Hai mai pensato di partire e tornare in Italia?

Fuggire no, anche se ho pensato alla possibilità di andarmene. Ho due amici italiani sposati con israeliane con tre figli. In questo momento stanno in aeroporto. È tutto bloccato e stanno lì, da soli, in attesa di trovare un volo e prenderlo appena riaprono. Le mogli gli porteranno i figli e partiranno con i papà per l’Italia. Le mogli sono due medici e non se la sentono di lasciare il Paese. L’idea di partire e portare i figli al sicuro c’è ma io sinceramente…mio nonno ha fatto la resistenza in Italia. Ho un pensiero in mente, dalla mia infanzia. Quando ci fu il terremoto dell’ 80 a Napoli avevo due anni, abitavamo al settimo piano di un palazzo. Ricordo la fuga per le scale, papà che ci prese, ci fermò tutti e disse: ‘non correte, aspettiamo che passi, se dobbiamo morire moriamo insieme’. Il principio è questo”

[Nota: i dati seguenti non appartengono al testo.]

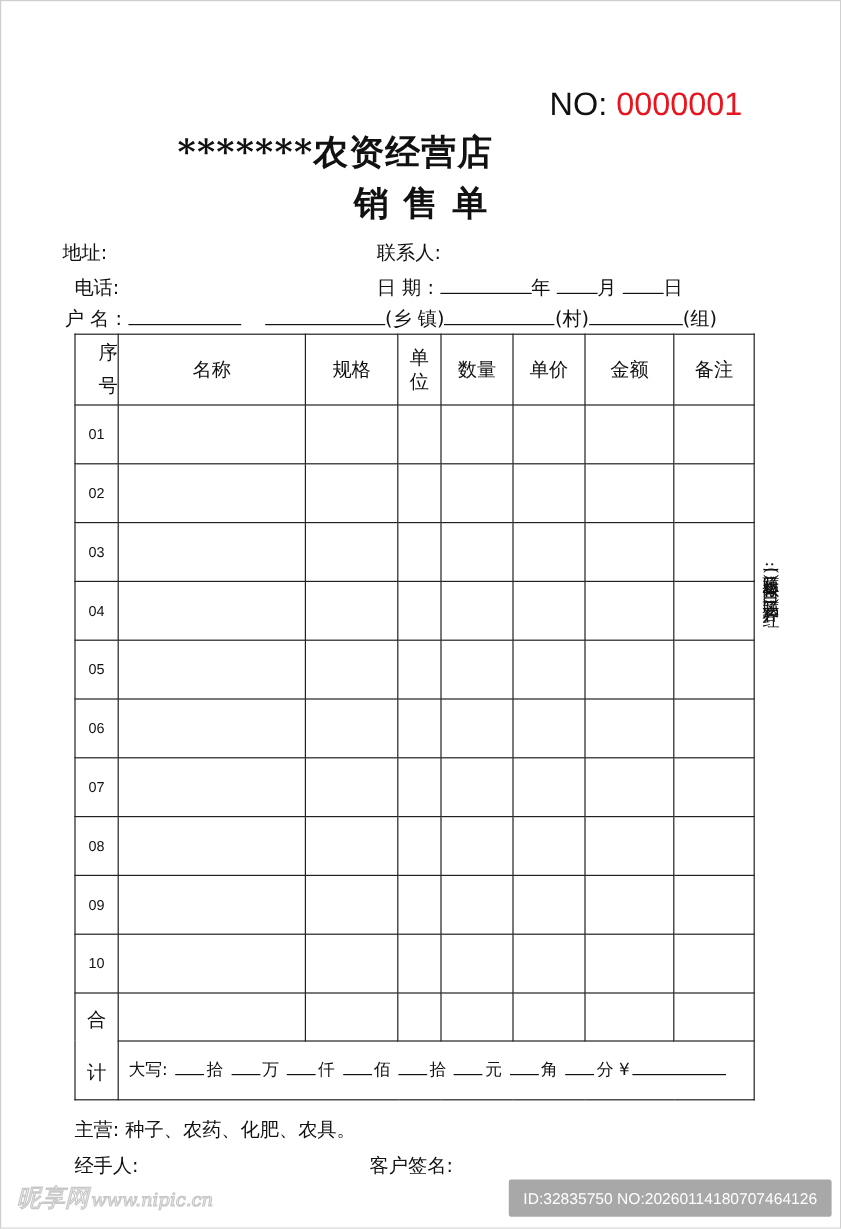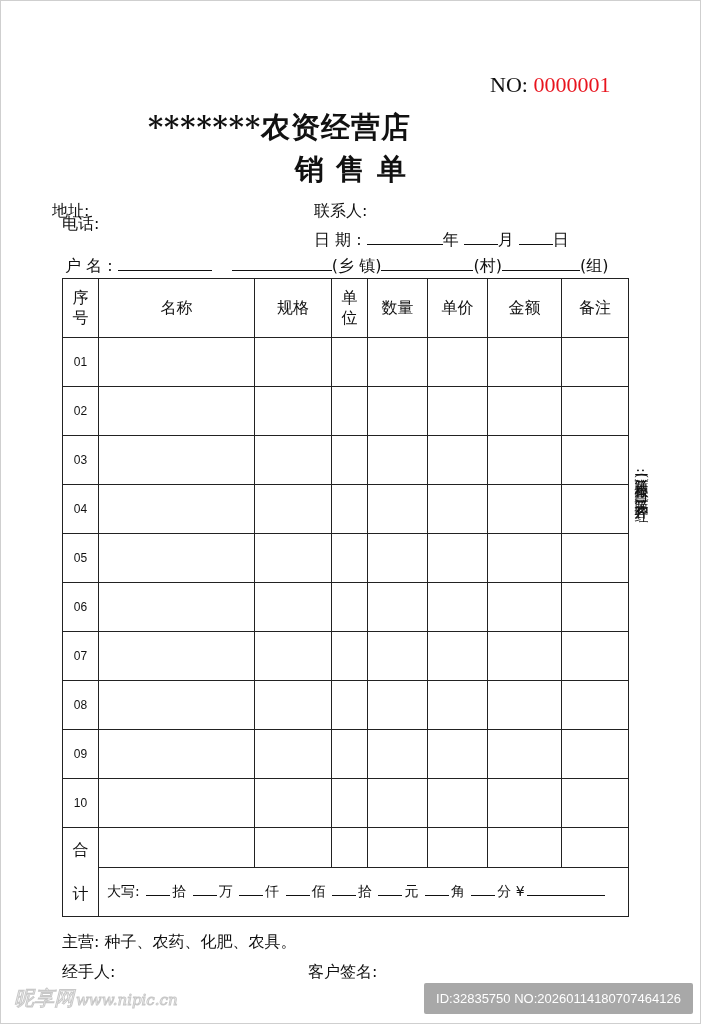"NO: 0000001" .no { font-family: Liberation Serif, serif -> Liberation Sans, sans-serif; font-size: 22px -> 27px; left: 490px -> 458px }
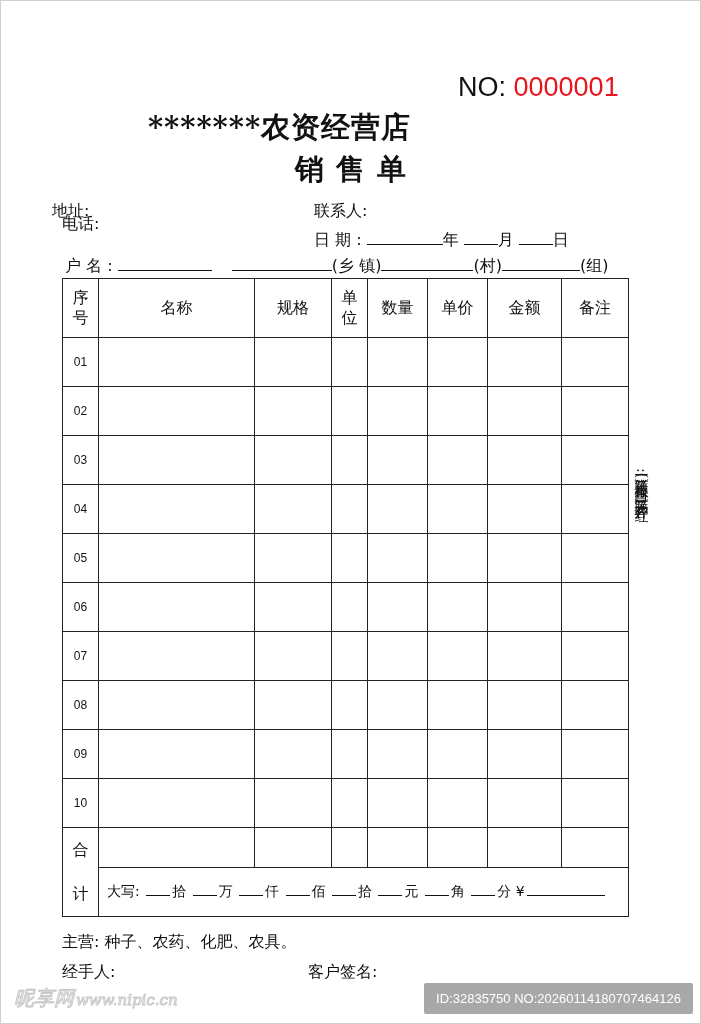"电话:" div.abs { top: 214px -> 230px }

Restare e resistere, dunque.

Io non vado. Io sono italiano e i miei figli anche, però per chi ci vuole male quando ti prendono in aeroporto e dirottano un aereo non guardano se sei italiano o no. Vedono se sei ebreo. I miei figli sono ebrei. Per cui io non vado. Li proteggo. Faccio quello che devo fare e poi vediamo. Se dobbiamo uscire per strada usciamo. Ai miei amici ho detto: ‘andate… e poi?’. Dobbiamo rimanere e fare ciò che dobbiamo. Capisco la scelta di chi vuole andare ma ognuno deve rispondere alla propria coscienza. Io non me ne vado. Per quanto mi riguarda sto qui e se devo fare qualcosa la farò. Il mio appello voglio ripeterlo, ed è: liberiamo i bambini, le mamme, le nonne strappati alle famiglie; anche malati e con l’Alzheimer, presi e portati a Gaza. Intere famiglie. Che vengano liberati e poi vedremo cosa succederà”.